- WORK TASK -
Two lines in the listing below mark the span: one contains "index pip: (401, 430)" and one contains "pinky tip: (413, 574)". Reproduce both of them and everything between, exactly.

- SUPPLIED RECORDS -
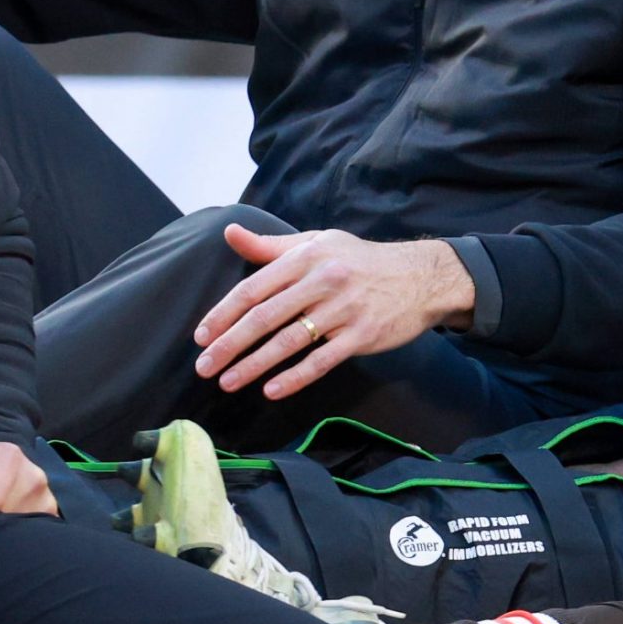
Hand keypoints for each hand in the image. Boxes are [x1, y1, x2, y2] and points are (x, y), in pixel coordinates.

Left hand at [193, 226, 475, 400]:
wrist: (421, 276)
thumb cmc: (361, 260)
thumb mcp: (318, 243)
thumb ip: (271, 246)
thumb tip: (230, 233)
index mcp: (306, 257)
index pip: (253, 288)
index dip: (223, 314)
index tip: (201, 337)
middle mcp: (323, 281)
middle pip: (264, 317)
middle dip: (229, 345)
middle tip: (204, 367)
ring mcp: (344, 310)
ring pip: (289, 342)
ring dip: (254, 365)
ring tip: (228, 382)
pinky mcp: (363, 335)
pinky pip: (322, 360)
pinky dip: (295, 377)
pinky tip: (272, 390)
--
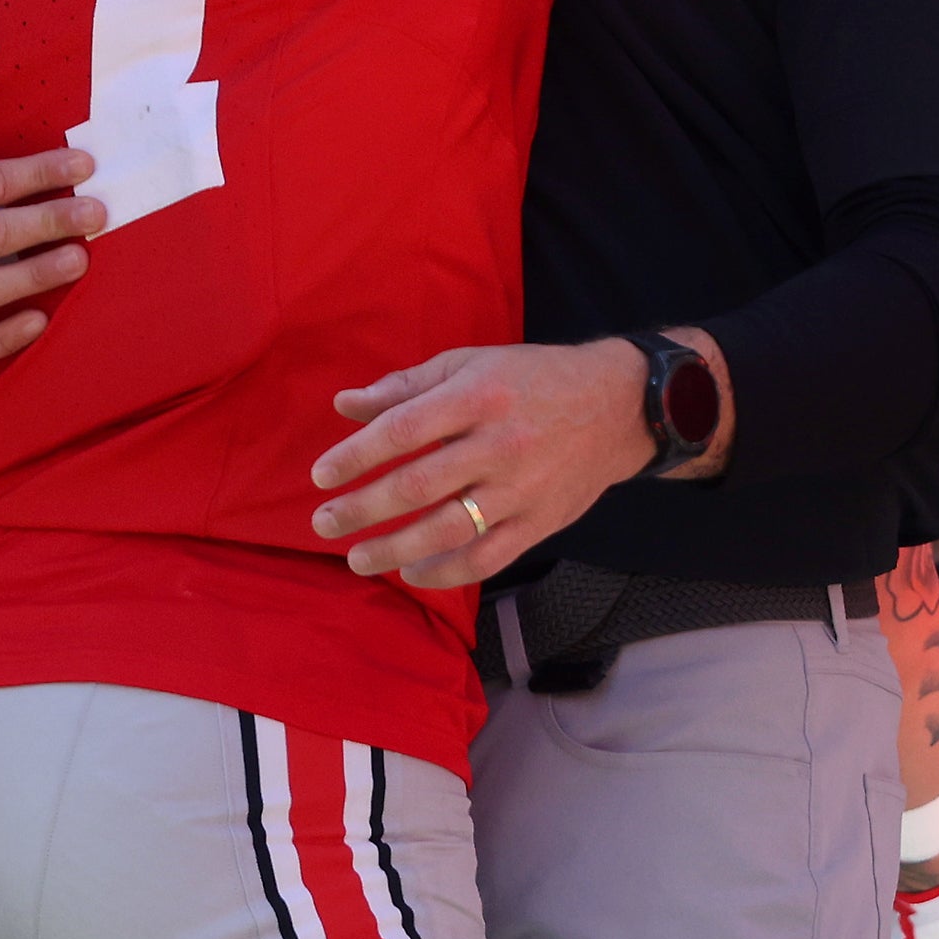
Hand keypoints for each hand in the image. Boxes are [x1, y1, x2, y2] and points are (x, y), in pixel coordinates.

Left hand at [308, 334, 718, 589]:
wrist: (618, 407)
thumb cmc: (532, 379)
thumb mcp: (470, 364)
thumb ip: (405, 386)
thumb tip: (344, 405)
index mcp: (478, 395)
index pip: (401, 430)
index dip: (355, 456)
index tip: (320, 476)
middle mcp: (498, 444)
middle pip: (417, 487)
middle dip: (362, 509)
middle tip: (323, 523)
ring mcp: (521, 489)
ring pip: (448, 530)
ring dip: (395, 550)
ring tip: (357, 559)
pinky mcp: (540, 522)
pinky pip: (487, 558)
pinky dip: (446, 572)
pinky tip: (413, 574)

- FINISHED EXERCISE -
index pip: (401, 430)
index dip: (355, 456)
index tip: (320, 476)
middle mcp: (498, 444)
middle pip: (417, 487)
middle dip: (362, 509)
middle tip: (323, 523)
ring mcp: (521, 489)
ring pip: (448, 530)
ring dip: (395, 550)
ring tip: (357, 559)
pinky mcp: (540, 522)
pinky pip: (487, 558)
pinky dip: (446, 572)
pinky tip: (413, 574)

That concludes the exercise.